From Grafton to the Guggenheim
In 1972, a 27-year old textile salesman fresh from a business night school course at Seddon Memorial College (now AUT) decided to up sticks to New York City. Once there, he set up a studio in a hyperbolically grimy part of town, with the intention of becoming a painter.
Over the last 40 years, this intent from the boy from Grafton has blossomed into a formidable reputation in both hemispheres that has seen him exhibit in the Guggenheim New York. He can count Museum of Modern Art, Kings College, Auckland Boys Grammar, National Gallery of Australia, Te Papa and countless private buyers as his collectors. In 2015, he was awarded an Officer for the New Zealand Order of Merit for outstanding contributions for his services to art. This week, another feather was added to his cap with an honorary doctorate bestowed upon him in recognition for “his advancement of the arts in New Zealand” by the Auckland University of Technology during a moving ceremony at Auckland Art Gallery.
“Have you met Max?” John Gow, co-director of Gow Langsford Gallery asked the gathered crowd. As the long-time representative for Max Gimblett, the artist responsible for the aforementioned accolades and the man of the hour that balmy Wednesday night, he was well-placed to provide insights into both the man and the artist. Gow described a man who could stand in front of a sea of thousands of high schoolers, silencing them with one clap before delivering a powerful speech the Auckland Grammar headmaster said “that the boys would never forget”. Of a man whose depth of generosity meant that they had to “stand on his foot”, lest he gives one too many paintings away. Of an artist inspired by Kandinsky’s writings Concerning the Spiritual in Art” who has had a staggering 100 exhibitions, 54 of them in New Zealand.
Passion and compassion
Given his remarkable credentials, Max Gimblett is widely considered one of New Zealand’s most successful living artists. Auckland Art Gallery’s Head of Curatorial and Exhibitions Sarah Farrar earmarked “generosity, passion and process as some of the qualities that distinguish Max – both the person and his work.” While Derek McCormack Vice Chancellor of Auckland University of Technology described Gimblett’s work as “contemporary, complex, diverse and impactful – all traits we aim to give our graduates.”

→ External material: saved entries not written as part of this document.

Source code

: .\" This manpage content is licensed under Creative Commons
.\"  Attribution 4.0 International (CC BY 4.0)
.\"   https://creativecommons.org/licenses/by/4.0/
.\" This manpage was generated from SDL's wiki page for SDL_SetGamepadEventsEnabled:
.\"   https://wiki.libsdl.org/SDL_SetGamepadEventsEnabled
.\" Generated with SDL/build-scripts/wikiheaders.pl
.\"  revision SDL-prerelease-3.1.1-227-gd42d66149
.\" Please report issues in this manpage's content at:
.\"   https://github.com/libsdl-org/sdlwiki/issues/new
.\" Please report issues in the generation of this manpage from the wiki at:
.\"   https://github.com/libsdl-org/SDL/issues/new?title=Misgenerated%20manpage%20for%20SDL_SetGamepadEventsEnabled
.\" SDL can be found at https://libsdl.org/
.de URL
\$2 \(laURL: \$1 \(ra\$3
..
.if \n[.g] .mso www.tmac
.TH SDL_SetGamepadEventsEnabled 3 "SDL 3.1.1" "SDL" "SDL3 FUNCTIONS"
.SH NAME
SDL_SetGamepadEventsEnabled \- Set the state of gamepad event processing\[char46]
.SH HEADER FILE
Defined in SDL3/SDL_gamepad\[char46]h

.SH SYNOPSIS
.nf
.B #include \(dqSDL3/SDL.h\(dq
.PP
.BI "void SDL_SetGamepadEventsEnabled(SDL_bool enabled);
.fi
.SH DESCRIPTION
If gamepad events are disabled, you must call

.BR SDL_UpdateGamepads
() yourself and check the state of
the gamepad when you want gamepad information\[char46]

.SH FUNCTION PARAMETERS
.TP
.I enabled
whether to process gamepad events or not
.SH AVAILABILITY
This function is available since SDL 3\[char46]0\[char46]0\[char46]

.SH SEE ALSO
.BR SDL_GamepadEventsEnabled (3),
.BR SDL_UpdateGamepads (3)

"I’m profoundly in love with New Zealand... so this means the world to me.”
These are all adept descriptions of Gimblett the man and Gimblett the painter. A practising Zen Buddhist for many years, it has become a key component of both his artistic practice and underpins his humanity. Most noted for his quatrefoils - a shape that could be seen as an idiosyncratic fusion of east-meets-west philosophies and aesthetics- Gimblett employed them in the largest philanthropic art fundraiser New Zealand has ever seen. Hundreds of solid brass quatrefoils covered St David’s Memorial Church in Khyber Pass. He managed to raise $1 million dollars and saved his boyhood church from demolition. While his artistic process is akin to a meditative state, and strikes the difficult balance between careful thought and spontaneous impulse. He describes it as “all mind, no mind.”
When considering his works, there are correlations between Max Gimblett the man, and a Max Gimblett painting. Both are vessels of calm vivacity, considered chaos, and intellectual impulse, of harmonious contradiction. These juxtapositions come from exploring a lifetime of influences and associations that span across religion, art history, time, place and culture. This amalgamation gives his works wholeness that is simultaneously personal yet universal.
The reverence for Max Gimblett was palpable and the man himself was taken aback by the proceedings. Holding back tears, he thanked AUT for
“this deep honour - I am a Kiwi, I will remain so until I leave my body, I have never adapted any other nature or imagery of any other country I’ve gone to, my nature and imagery is from New Zealand. I’m profoundly in love with New Zealand... so this means the world to me.”
Given the sense of admiration in the room, the feeling was mutual.